### THE PROBLEM
Copy out the lines of the material that include the string "Trump".
----
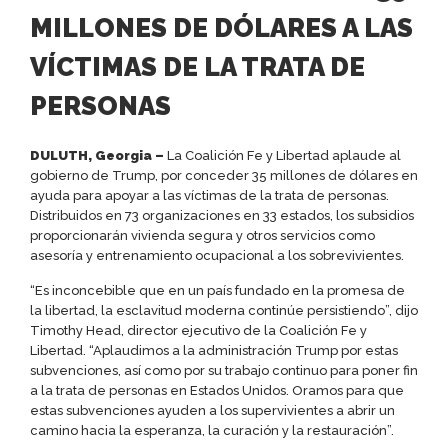
MILLONES DE DÓLARES A LAS
VÍCTIMAS DE LA TRATA DE
PERSONAS
DULUTH, Georgia –
La Coalición Fe y Libertad aplaude al
gobierno de Trump, por conceder 35 millones de dólares en
ayuda para apoyar a las víctimas de la trata de personas.
Distribuidos en 73 organizaciones en 33 estados, los subsidios
proporcionarán vivienda segura y otros servicios como
asesoría y entrenamiento ocupacional a los sobrevivientes.
“Es inconcebible que en un país fundado en la promesa de
la libertad, la esclavitud moderna continúe persistiendo”, dijo
Timothy Head, director ejecutivo de la Coalición Fe y
Libertad. “Aplaudimos a la administración Trump por estas
subvenciones, así como por su trabajo continuo para poner fin
a la trata de personas en Estados Unidos. Oramos para que
estas subvenciones ayuden a los supervivientes a abrir un
camino hacia la esperanza, la curación y la restauración”.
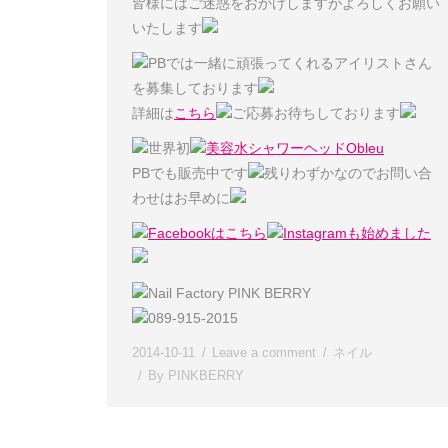
皆様にはご迷惑をおかけしますがよろしくお願い
いたします
PBでは一緒に頑張ってくれるアイリストさん
を募集しております
詳細は
こちら
ご応募お待ちしております
世界初
美容水シャワーヘッドObleu
PBでも販売中です
残りわずかなのでお問い合
わせはお早めに
Facebookはこちら
Instagramも始めました
Nail Factory PINK BERRY
089-915-2015
2014-10-11
Leave a comment
ネイル
By
PINKBERRY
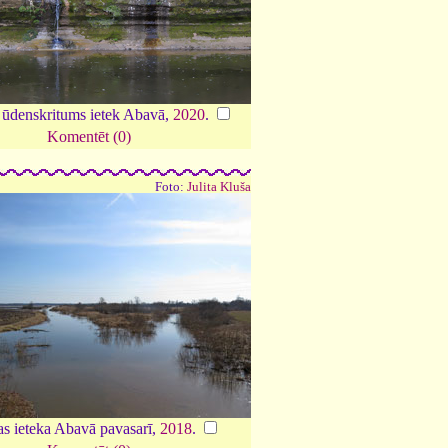
 ūdenskritums ietek Abavā,
2020
.
Komentēt (0)
Foto:
Julita Kluša
as ieteka Abavā pavasarī,
2018
.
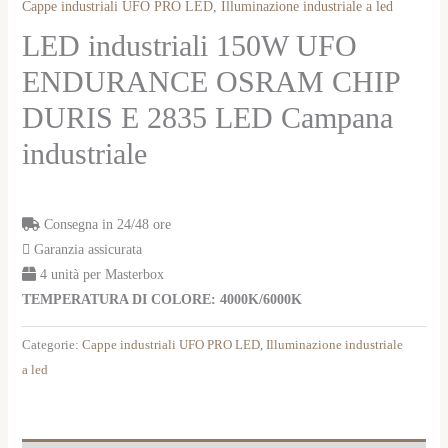
Cappe industriali UFO PRO LED
,
Illuminazione industriale a led
LED industriali 150W UFO
ENDURANCE OSRAM CHIP
DURIS E 2835 LED Campana
industriale
Consegna in 24/48 ore
Garanzia assicurata
4 unità per Masterbox
TEMPERATURA DI COLORE: 4000K/6000K
Categorie:
Cappe industriali UFO PRO LED
,
Illuminazione industriale
a led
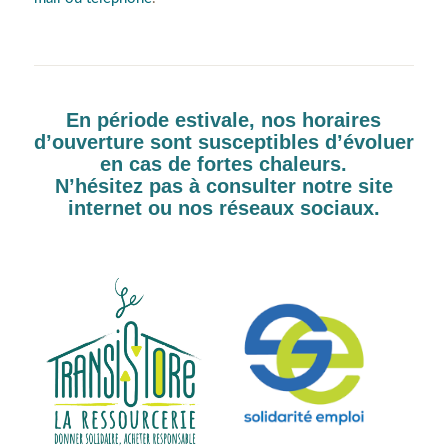
En période estivale, nos horaires
d’ouverture sont susceptibles d’évoluer
en cas de fortes chaleurs.
N’hésitez pas à consulter notre site
internet ou nos réseaux sociaux.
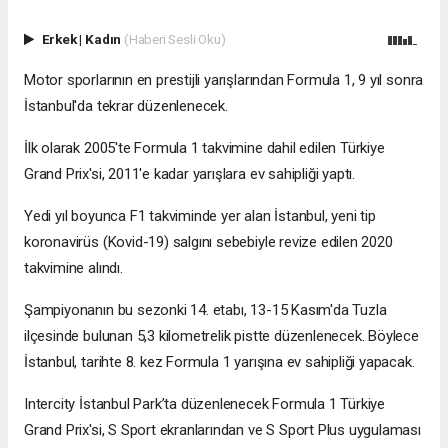
Erkek
|
Kadın
(Haberi Sesli Oku)
Motor sporlarının en prestijli yarışlarından Formula 1, 9 yıl sonra
İstanbul'da tekrar düzenlenecek.
İlk olarak 2005'te Formula 1 takvimine dahil edilen Türkiye
Grand Prix'si, 2011'e kadar yarışlara ev sahipliği yaptı.
Yedi yıl boyunca F1 takviminde yer alan İstanbul, yeni tip
koronavirüs (Kovid-19) salgını sebebiyle revize edilen 2020
takvimine alındı.
Şampiyonanın bu sezonki 14. etabı, 13-15 Kasım'da Tuzla
ilçesinde bulunan 5,3 kilometrelik pistte düzenlenecek. Böylece
İstanbul, tarihte 8. kez Formula 1 yarışına ev sahipliği yapacak.
Intercity İstanbul Park’ta düzenlenecek Formula 1 Türkiye
Grand Prix'si, S Sport ekranlarından ve S Sport Plus uygulaması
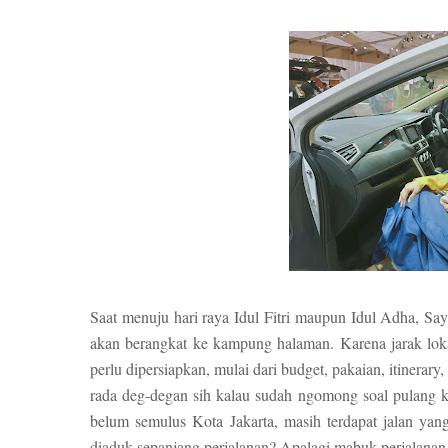
Saat menuju hari raya Idul Fitri maupun Idul Adha, S
akan berangkat ke kampung halaman. Karena jarak loka
perlu dipersiapkan, mulai dari budget, pakaian, itinera
rada deg-degan sih kalau sudah ngomong soal pulang 
belum semulus Kota Jakarta, masih terdapat jalan ya
diaduk sepanjang perjalanan? Apalagi mabuk perjalanan 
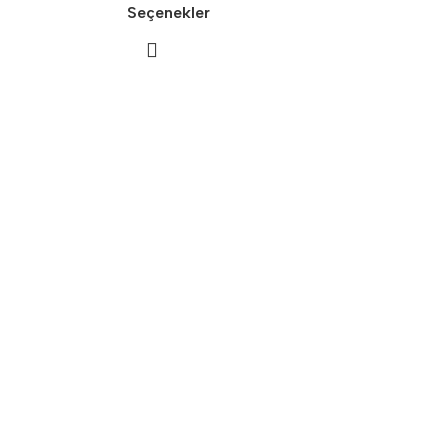
Seçenekler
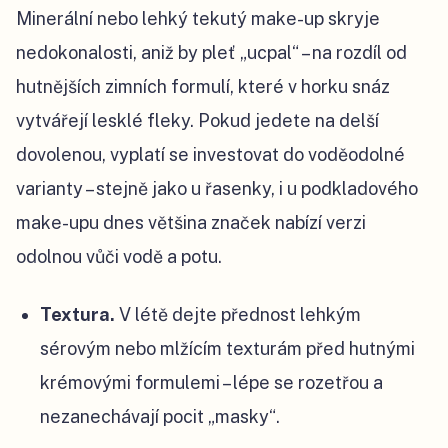
Minerální nebo lehký tekutý make-up skryje
nedokonalosti, aniž by pleť „ucpal“ – na rozdíl od
hutnějších zimních formulí, které v horku snáz
vytvářejí lesklé fleky. Pokud jedete na delší
dovolenou, vyplatí se investovat do voděodolné
varianty – stejně jako u řasenky, i u podkladového
make-upu dnes většina značek nabízí verzi
odolnou vůči vodě a potu.
Textura.
V létě dejte přednost lehkým
sérovým nebo mlžícím texturám před hutnými
krémovými formulemi – lépe se rozetřou a
nezanechávají pocit „masky“.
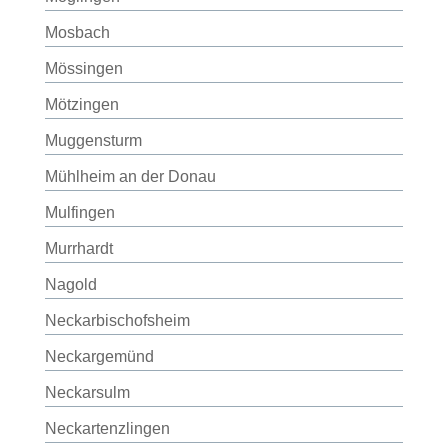
Mosbach
Mössingen
Mötzingen
Muggensturm
Mühlheim an der Donau
Mulfingen
Murrhardt
Nagold
Neckarbischofsheim
Neckargemünd
Neckarsulm
Neckartenzlingen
----
### RESPONSE BOX
gobierno de Trump, por conceder 35 millones de dólares en
Libertad. “Aplaudimos a la administración Trump por estas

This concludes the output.